Thursday, June 09, 2005

Out 10 June/Kings and Queens

king and
Time is so over: Deneuve (right) in Kings and Queens
Nora Cotterelle (Emmanuelle Devos) is about to get married to a wealthy man. At first she looks like a sophisticated art-loving Parisian, talking to art dealers like a lady who lunches. Next she is on a train en route to the town where her father lives she visits her father in Bordeaux. Upon her arrival, her father tells her he’s not feeling well. She takes him to hospital and is diagnosed with a terminal disease. The shock unleashes images and emotions from her past, which come back to her like high definition slide projections.

Ismäel Vuillard (Mathieu Amalric) is an artist who is committed to a psychiatric home where he lives through a series of tragic-comic situations. Nora and Ismäel, we later find out, used to be lovers. That marks the beginning of the merging of the two parallel, kaleidoscopic narratives. What seemed like a jumble of slightly random sequences dovetail into some kind of coherence, although, like life, nothing ever becomes too transparent and clear.

Kings and Queens is an auteurist film (director: Arnaud Desplechin) that tries out some new ways of depicting memories and the non-linearity of time. For that reason, the parallel narrative technique is a perfect meta-device to explore the idea of life as a collage.

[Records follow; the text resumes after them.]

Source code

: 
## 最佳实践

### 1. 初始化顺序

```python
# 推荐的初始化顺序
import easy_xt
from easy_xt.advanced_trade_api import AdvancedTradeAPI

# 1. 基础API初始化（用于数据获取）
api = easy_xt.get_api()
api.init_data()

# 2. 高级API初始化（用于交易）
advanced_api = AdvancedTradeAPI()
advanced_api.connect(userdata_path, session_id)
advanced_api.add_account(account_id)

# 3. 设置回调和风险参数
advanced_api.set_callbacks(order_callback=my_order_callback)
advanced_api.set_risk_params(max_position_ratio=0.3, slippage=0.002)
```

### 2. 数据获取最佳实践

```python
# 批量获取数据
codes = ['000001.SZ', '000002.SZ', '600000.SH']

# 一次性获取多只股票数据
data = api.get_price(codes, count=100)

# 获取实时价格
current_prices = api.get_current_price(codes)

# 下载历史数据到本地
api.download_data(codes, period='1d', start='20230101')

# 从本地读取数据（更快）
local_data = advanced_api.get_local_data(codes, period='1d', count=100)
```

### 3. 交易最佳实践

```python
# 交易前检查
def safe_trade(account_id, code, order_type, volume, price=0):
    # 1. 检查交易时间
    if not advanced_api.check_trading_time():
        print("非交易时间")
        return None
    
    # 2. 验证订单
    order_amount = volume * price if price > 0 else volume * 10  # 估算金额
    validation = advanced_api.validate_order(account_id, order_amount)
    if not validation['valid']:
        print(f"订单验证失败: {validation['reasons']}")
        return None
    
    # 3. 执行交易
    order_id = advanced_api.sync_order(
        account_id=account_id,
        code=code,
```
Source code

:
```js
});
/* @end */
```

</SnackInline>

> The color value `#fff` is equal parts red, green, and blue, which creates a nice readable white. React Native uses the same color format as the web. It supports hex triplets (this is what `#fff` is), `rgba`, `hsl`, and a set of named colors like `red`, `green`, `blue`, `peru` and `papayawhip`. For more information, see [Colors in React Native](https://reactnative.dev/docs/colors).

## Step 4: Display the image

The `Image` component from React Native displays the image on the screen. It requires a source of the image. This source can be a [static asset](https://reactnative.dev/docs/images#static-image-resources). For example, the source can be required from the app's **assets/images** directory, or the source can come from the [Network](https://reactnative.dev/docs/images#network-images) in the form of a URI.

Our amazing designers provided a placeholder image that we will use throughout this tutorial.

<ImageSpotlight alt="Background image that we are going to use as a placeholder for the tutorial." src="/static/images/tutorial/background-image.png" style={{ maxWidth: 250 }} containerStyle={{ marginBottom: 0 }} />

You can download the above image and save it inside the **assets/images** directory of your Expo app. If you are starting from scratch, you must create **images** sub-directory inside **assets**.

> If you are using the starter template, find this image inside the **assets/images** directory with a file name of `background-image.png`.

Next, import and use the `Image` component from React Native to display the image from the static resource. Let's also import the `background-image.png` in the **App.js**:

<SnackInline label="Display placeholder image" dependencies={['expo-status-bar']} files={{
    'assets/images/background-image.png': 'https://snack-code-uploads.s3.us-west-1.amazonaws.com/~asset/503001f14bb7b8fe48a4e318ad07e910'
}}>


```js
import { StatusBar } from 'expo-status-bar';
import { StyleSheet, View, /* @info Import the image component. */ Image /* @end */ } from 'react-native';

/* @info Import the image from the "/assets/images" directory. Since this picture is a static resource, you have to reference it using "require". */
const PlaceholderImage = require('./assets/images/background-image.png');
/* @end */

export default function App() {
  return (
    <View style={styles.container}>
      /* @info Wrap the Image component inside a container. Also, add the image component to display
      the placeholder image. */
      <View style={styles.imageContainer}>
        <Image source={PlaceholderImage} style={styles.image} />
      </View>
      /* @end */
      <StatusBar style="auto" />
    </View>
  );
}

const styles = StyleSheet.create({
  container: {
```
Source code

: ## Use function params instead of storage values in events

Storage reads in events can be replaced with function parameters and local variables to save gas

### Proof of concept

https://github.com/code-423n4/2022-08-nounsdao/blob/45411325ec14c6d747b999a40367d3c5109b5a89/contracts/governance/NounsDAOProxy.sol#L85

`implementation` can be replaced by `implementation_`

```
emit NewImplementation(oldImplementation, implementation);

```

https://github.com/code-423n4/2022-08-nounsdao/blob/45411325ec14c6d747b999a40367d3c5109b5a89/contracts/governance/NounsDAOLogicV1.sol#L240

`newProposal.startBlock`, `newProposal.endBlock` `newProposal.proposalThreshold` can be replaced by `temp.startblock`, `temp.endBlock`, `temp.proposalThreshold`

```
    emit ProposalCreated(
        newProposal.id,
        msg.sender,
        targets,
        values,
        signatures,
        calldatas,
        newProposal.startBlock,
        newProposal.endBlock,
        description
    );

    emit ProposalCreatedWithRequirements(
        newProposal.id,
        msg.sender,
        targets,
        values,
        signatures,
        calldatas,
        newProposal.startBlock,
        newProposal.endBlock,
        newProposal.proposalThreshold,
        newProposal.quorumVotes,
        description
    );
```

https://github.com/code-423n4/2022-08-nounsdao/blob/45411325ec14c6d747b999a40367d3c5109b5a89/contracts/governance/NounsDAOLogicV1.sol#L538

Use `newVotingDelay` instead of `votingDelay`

We all know that it’s a Hollywood myth (and one much favoured and perpetuated by mainstream film schools) that every narrative fact should be explained and that there is a natural sequence to things, the old beginning-middle-end template that Anglo-Saxon audiences are so addicted to for the illusion of control it gives them. Kings and Queens is composed of a series of sequences which, even though they are not self-contained, they carry their own magic and essence. Together, they give the film a unique energy and capture a very contemporary sensitivity.

In the reality of the mind, which arguably is the only one, such laws of order and logic stop making sense. Desplechin does away with constricted narrative ideas of time and space and creates a film that is fluid, multiple and always stimulating. The result is a sprawling non-genre experiment that is funny, philosophical, weird and emotional, a 150-minute pleasure ride.

Desplechin is also a director of good visual taste and some of the faux-documentary scenes of quintessential French landscapes imprinted on faded film stock are stunning. He also makes a very successful experiment with editing and sound in one sequence when Nora's father is being wheeled into hospital on a stretcher.

Catherine Deneuve has a small part as a psychiatrist at the clinic where Ismäel is interned. Emmanuelle Devos is superb as Nora with her plain/beautiful looks and quirky delivery. Whereas a lot of contemporary French cinema seems to lack oxygen at the best of times, Kings and Queens takes it to more adventurous territory and brilliantly succeeds in doing so.